- EXERCISE AIM
Exact copy, no pictures: output each line below as it stands.

*** Opening of PROVIDED ENTRIES ***

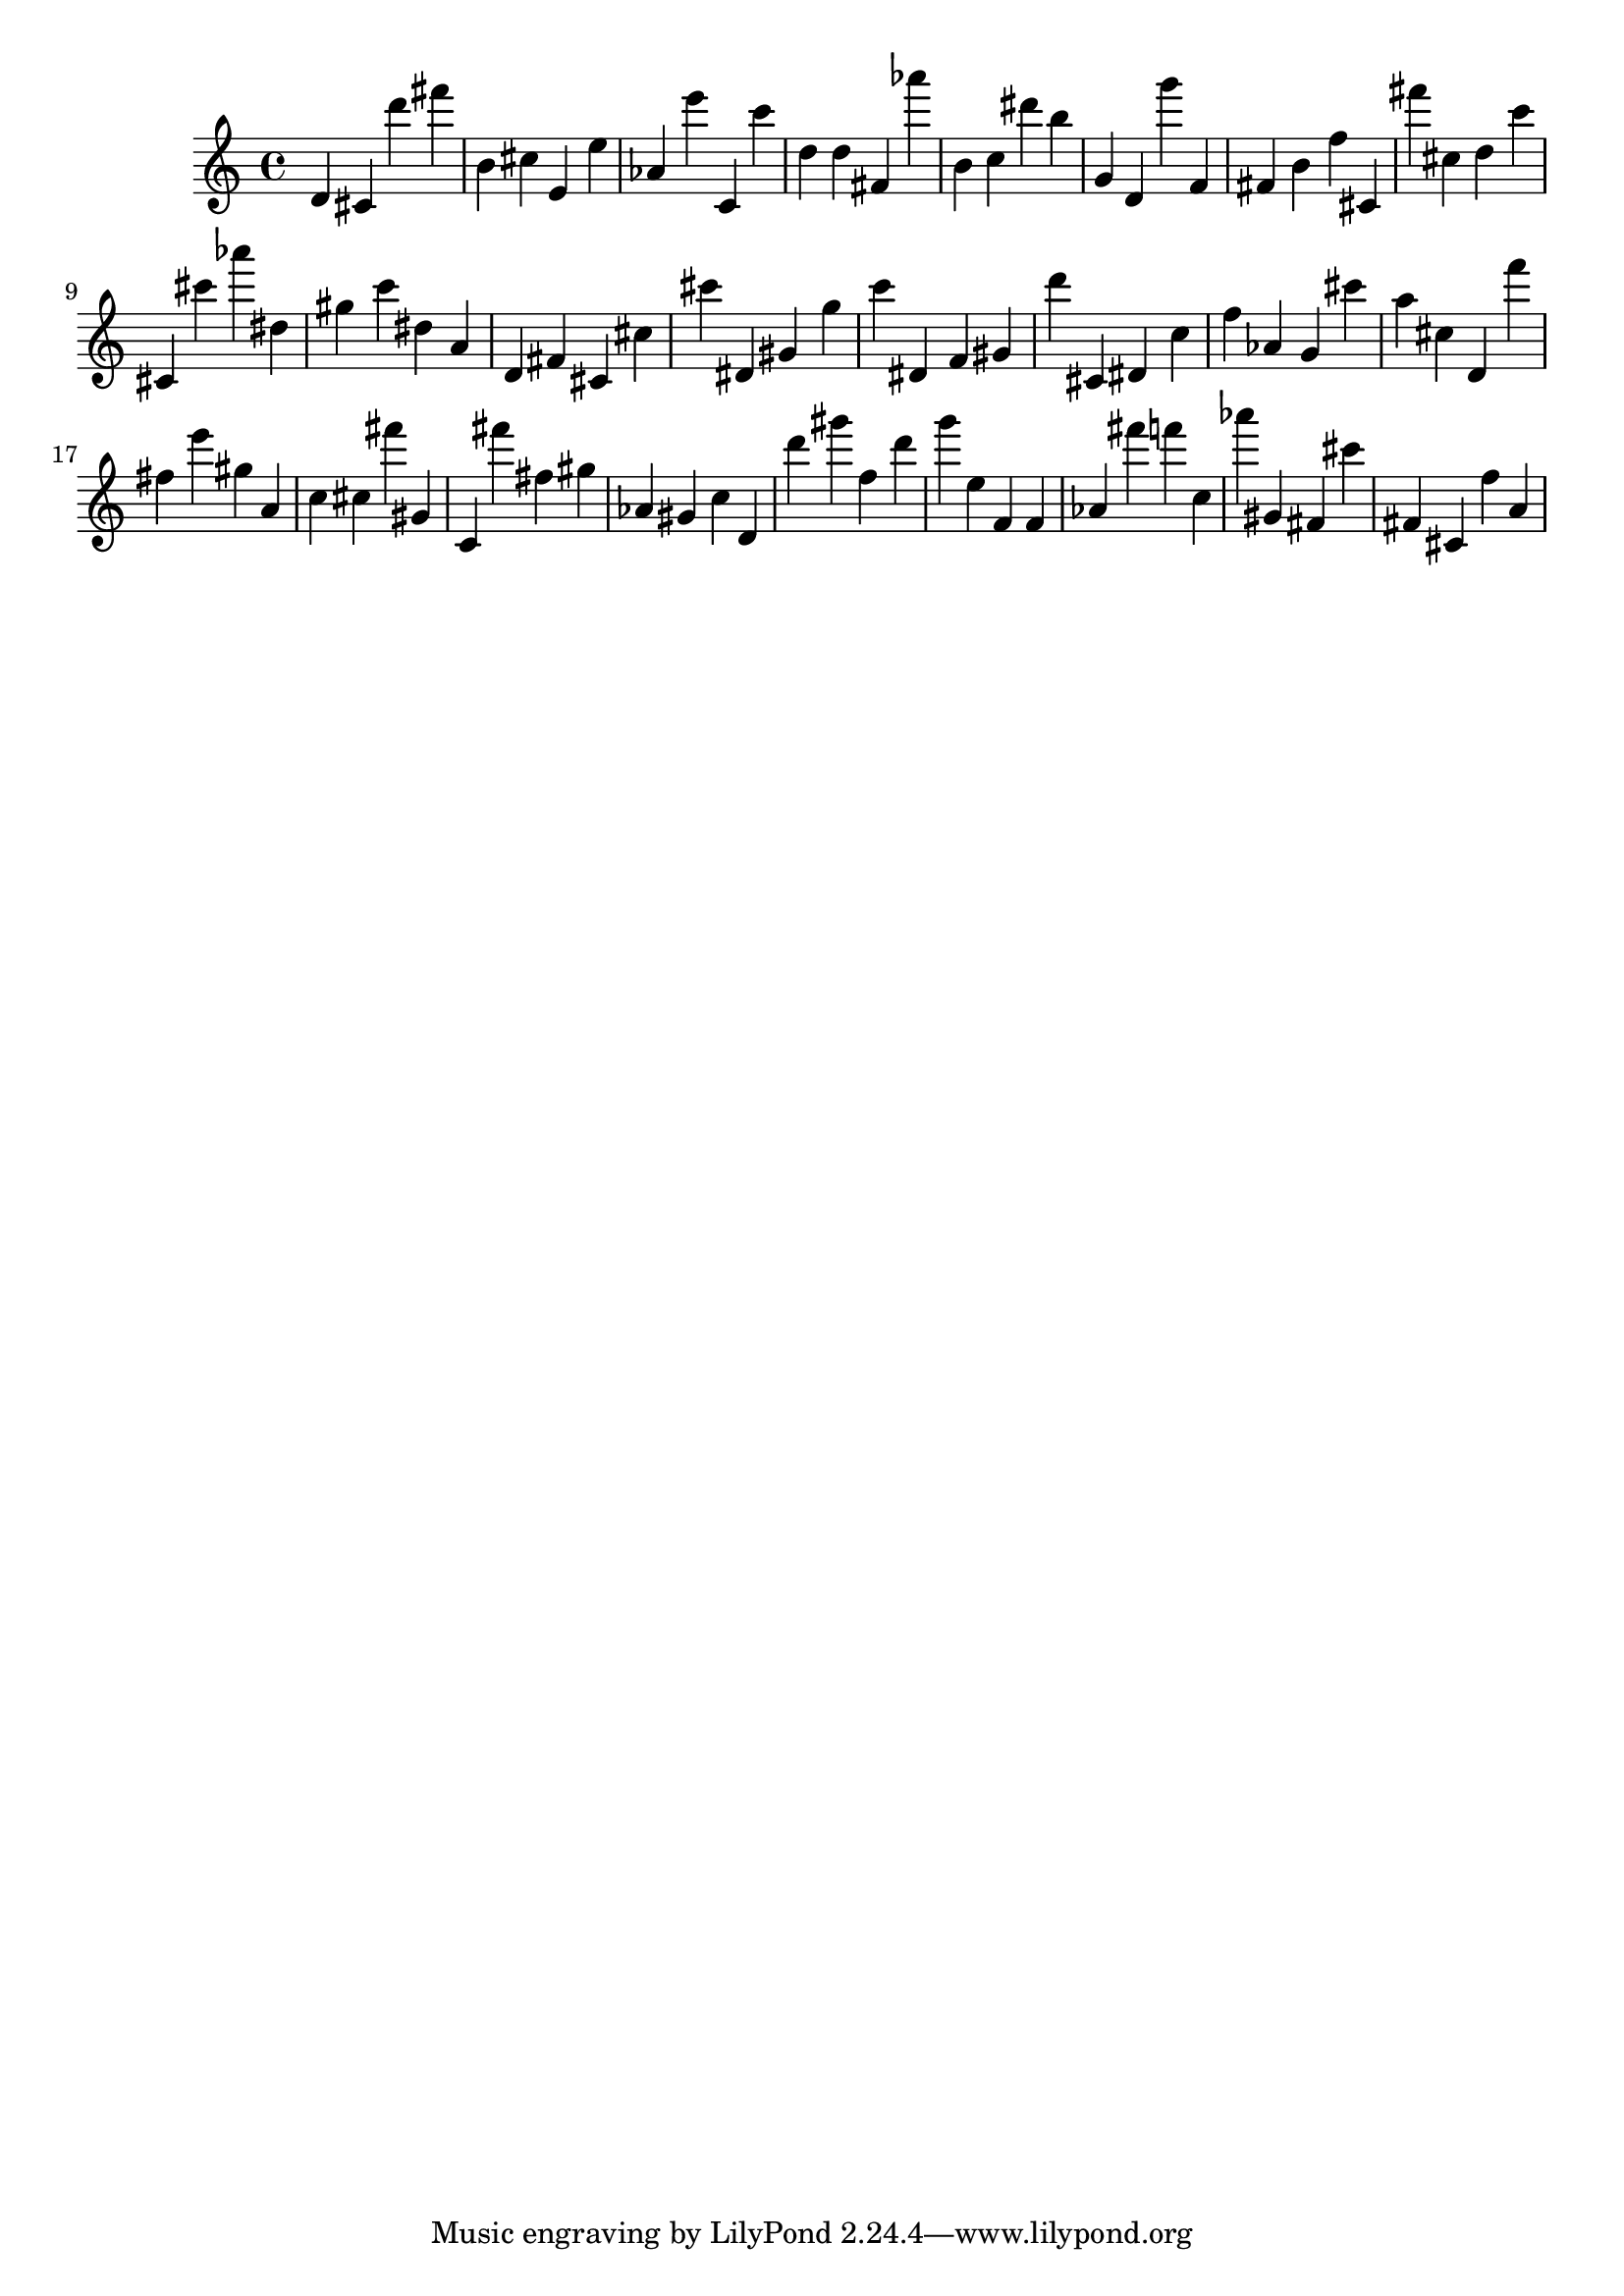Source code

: \version "2.18.2"

\score {

{
\clef treble
d' cis' d''' fis''' b' cis'' e' e'' as' e''' c' c''' d'' d'' fis' as''' b' c'' dis''' b'' g' d' g''' f' fis' b' f'' cis' fis''' cis'' d'' c''' cis' cis''' as''' dis'' gis'' c''' dis'' a' d' fis' cis' cis'' cis''' dis' gis' g'' c''' dis' f' gis' d''' cis' dis' c'' f'' as' g' cis''' a'' cis'' d' f''' fis'' e''' gis'' a' c'' cis'' fis''' gis' c' fis''' fis'' gis'' as' gis' c'' d' d''' gis''' f'' d''' g''' e'' f' f' as' fis''' f''' c'' as''' gis' fis' cis''' fis' cis' f'' a' 
}

 \midi { }
 \layout { }
}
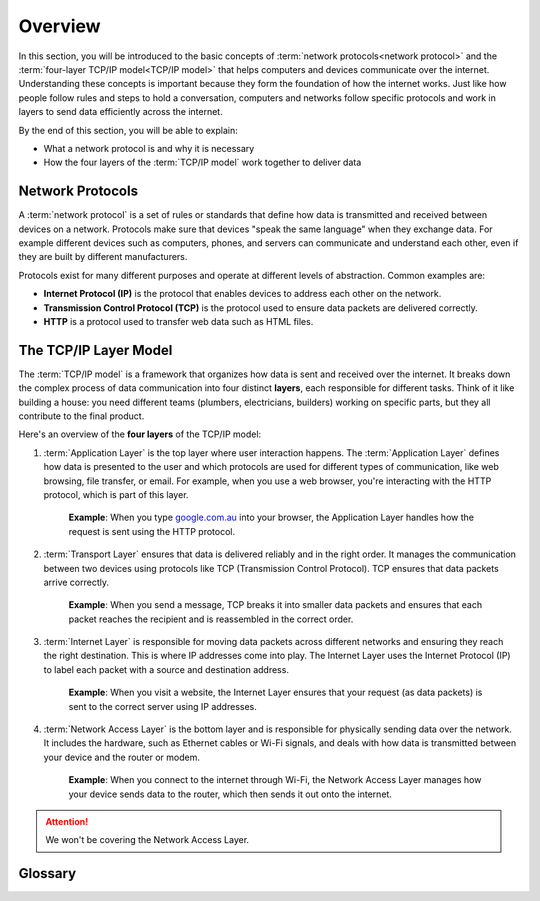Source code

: Overview
=========================

In this section, you will be introduced to the basic concepts of 
:term:`network protocols<network protocol>` and the 
:term:`four-layer TCP/IP model<TCP/IP model>` that helps computers and devices 
communicate over the internet. Understanding these concepts is important because they 
form the foundation of how the internet works. Just like how people follow rules and 
steps to hold a conversation, computers and networks follow specific protocols and work 
in layers to send data efficiently across the internet.

By the end of this section, you will be able to explain:

*   What a network protocol is and why it is necessary
*   How the four layers of the :term:`TCP/IP model` work together to deliver data

Network Protocols
------------------------

A :term:`network protocol` is a set of rules or standards that define how data is 
transmitted and received between devices on a network. Protocols make sure that 
devices "speak the same language" when they exchange data. For example different 
devices such as computers, phones, and servers can communicate and understand 
each other, even if they are built by different manufacturers.

Protocols exist for many different purposes and operate at different levels of 
abstraction. Common examples are:

*   **Internet Protocol (IP)** is the protocol that enables devices to address each other 
    on the network.
*   **Transmission Control Protocol (TCP)** is the protocol used to ensure data packets are 
    delivered correctly.
*   **HTTP** is a protocol used to transfer web data such as HTML files.

The TCP/IP Layer Model
------------------------------------------------

The :term:`TCP/IP model` is a framework that organizes how data is sent and received over 
the internet. It breaks down the complex process of data communication into four 
distinct **layers**, each responsible for different tasks. Think of it like building a 
house: you need different teams (plumbers, electricians, builders) working on specific 
parts, but they all contribute to the final product.

Here's an overview of the **four layers** of the TCP/IP model:

1.  :term:`Application Layer` is the top layer where user interaction happens. The 
    :term:`Application Layer` defines how data is presented to the user and which protocols 
    are used for different types of communication, like web browsing, file transfer, or 
    email. For example, when you use a web browser, you're interacting with the 
    HTTP protocol, which is part of this layer.
    
        **Example**: When you type `google.com.au <https://google.com.au>`_ into your 
        browser, the Application Layer handles how the request is sent using the HTTP 
        protocol.

2.  :term:`Transport Layer` ensures that data is delivered reliably 
    and in the right order. It manages the communication between two devices using 
    protocols like TCP (Transmission Control Protocol). TCP ensures that data 
    packets arrive correctly.

        **Example**: When you send a message, TCP breaks it into smaller data packets 
        and ensures that each packet reaches the recipient and is reassembled in the 
        correct order.

3.  :term:`Internet Layer` is responsible for moving data packets 
    across different networks and ensuring they reach the right destination. This is 
    where IP addresses come into play. The Internet Layer uses the 
    Internet Protocol (IP) to label each packet with a source and destination 
    address.

        **Example**: When you visit a website, the Internet Layer ensures that your 
        request (as data packets) is sent to the correct server using IP addresses.

4.  :term:`Network Access Layer` is the bottom layer and is 
    responsible for physically sending data over the network. It includes the hardware, 
    such as Ethernet cables or Wi-Fi signals, and deals with how data is transmitted 
    between your device and the router or modem.

        **Example**: When you connect to the internet through Wi-Fi, the Network Access 
        Layer manages how your device sends data to the router, which then sends it out 
        onto the internet.

.. attention:: We won't be covering the Network Access Layer.


Glossary
------------------------------------

.. glossary::

    Application Layer
        TODO
    
    Network Access Layer
        TODO

    Network Protocol
        TODO

    TCP/IP model
        TODO

    Transport Layer
        TODO

    Internet Layer
        TODO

*** Close of PROVIDED ENTRIES ***

- SOLUTION FOR THIS PROBLEM
Source code

: \version "2.18.2"

\score {

{
\clef treble
d' cis' d''' fis''' b' cis'' e' e'' as' e''' c' c''' d'' d'' fis' as''' b' c'' dis''' b'' g' d' g''' f' fis' b' f'' cis' fis''' cis'' d'' c''' cis' cis''' as''' dis'' gis'' c''' dis'' a' d' fis' cis' cis'' cis''' dis' gis' g'' c''' dis' f' gis' d''' cis' dis' c'' f'' as' g' cis''' a'' cis'' d' f''' fis'' e''' gis'' a' c'' cis'' fis''' gis' c' fis''' fis'' gis'' as' gis' c'' d' d''' gis''' f'' d''' g''' e'' f' f' as' fis''' f''' c'' as''' gis' fis' cis''' fis' cis' f'' a' 
}

 \midi { }
 \layout { }
}
Source code

: Overview
=========================

In this section, you will be introduced to the basic concepts of 
:term:`network protocols<network protocol>` and the 
:term:`four-layer TCP/IP model<TCP/IP model>` that helps computers and devices 
communicate over the internet. Understanding these concepts is important because they 
form the foundation of how the internet works. Just like how people follow rules and 
steps to hold a conversation, computers and networks follow specific protocols and work 
in layers to send data efficiently across the internet.

By the end of this section, you will be able to explain:

*   What a network protocol is and why it is necessary
*   How the four layers of the :term:`TCP/IP model` work together to deliver data

Network Protocols
------------------------

A :term:`network protocol` is a set of rules or standards that define how data is 
transmitted and received between devices on a network. Protocols make sure that 
devices "speak the same language" when they exchange data. For example different 
devices such as computers, phones, and servers can communicate and understand 
each other, even if they are built by different manufacturers.

Protocols exist for many different purposes and operate at different levels of 
abstraction. Common examples are:

*   **Internet Protocol (IP)** is the protocol that enables devices to address each other 
    on the network.
*   **Transmission Control Protocol (TCP)** is the protocol used to ensure data packets are 
    delivered correctly.
*   **HTTP** is a protocol used to transfer web data such as HTML files.

The TCP/IP Layer Model
------------------------------------------------

The :term:`TCP/IP model` is a framework that organizes how data is sent and received over 
the internet. It breaks down the complex process of data communication into four 
distinct **layers**, each responsible for different tasks. Think of it like building a 
house: you need different teams (plumbers, electricians, builders) working on specific 
parts, but they all contribute to the final product.

Here's an overview of the **four layers** of the TCP/IP model:

1.  :term:`Application Layer` is the top layer where user interaction happens. The 
    :term:`Application Layer` defines how data is presented to the user and which protocols 
    are used for different types of communication, like web browsing, file transfer, or 
    email. For example, when you use a web browser, you're interacting with the 
    HTTP protocol, which is part of this layer.
    
        **Example**: When you type `google.com.au <https://google.com.au>`_ into your 
        browser, the Application Layer handles how the request is sent using the HTTP 
        protocol.

2.  :term:`Transport Layer` ensures that data is delivered reliably 
    and in the right order. It manages the communication between two devices using 
    protocols like TCP (Transmission Control Protocol). TCP ensures that data 
    packets arrive correctly.

        **Example**: When you send a message, TCP breaks it into smaller data packets 
        and ensures that each packet reaches the recipient and is reassembled in the 
        correct order.

3.  :term:`Internet Layer` is responsible for moving data packets 
    across different networks and ensuring they reach the right destination. This is 
    where IP addresses come into play. The Internet Layer uses the 
    Internet Protocol (IP) to label each packet with a source and destination 
    address.

        **Example**: When you visit a website, the Internet Layer ensures that your 
        request (as data packets) is sent to the correct server using IP addresses.

4.  :term:`Network Access Layer` is the bottom layer and is 
    responsible for physically sending data over the network. It includes the hardware, 
    such as Ethernet cables or Wi-Fi signals, and deals with how data is transmitted 
    between your device and the router or modem.

        **Example**: When you connect to the internet through Wi-Fi, the Network Access 
        Layer manages how your device sends data to the router, which then sends it out 
        onto the internet.

.. attention:: We won't be covering the Network Access Layer.


Glossary
------------------------------------

.. glossary::

    Application Layer
        TODO
    
    Network Access Layer
        TODO

    Network Protocol
        TODO

    TCP/IP model
        TODO

    Transport Layer
        TODO

    Internet Layer
        TODO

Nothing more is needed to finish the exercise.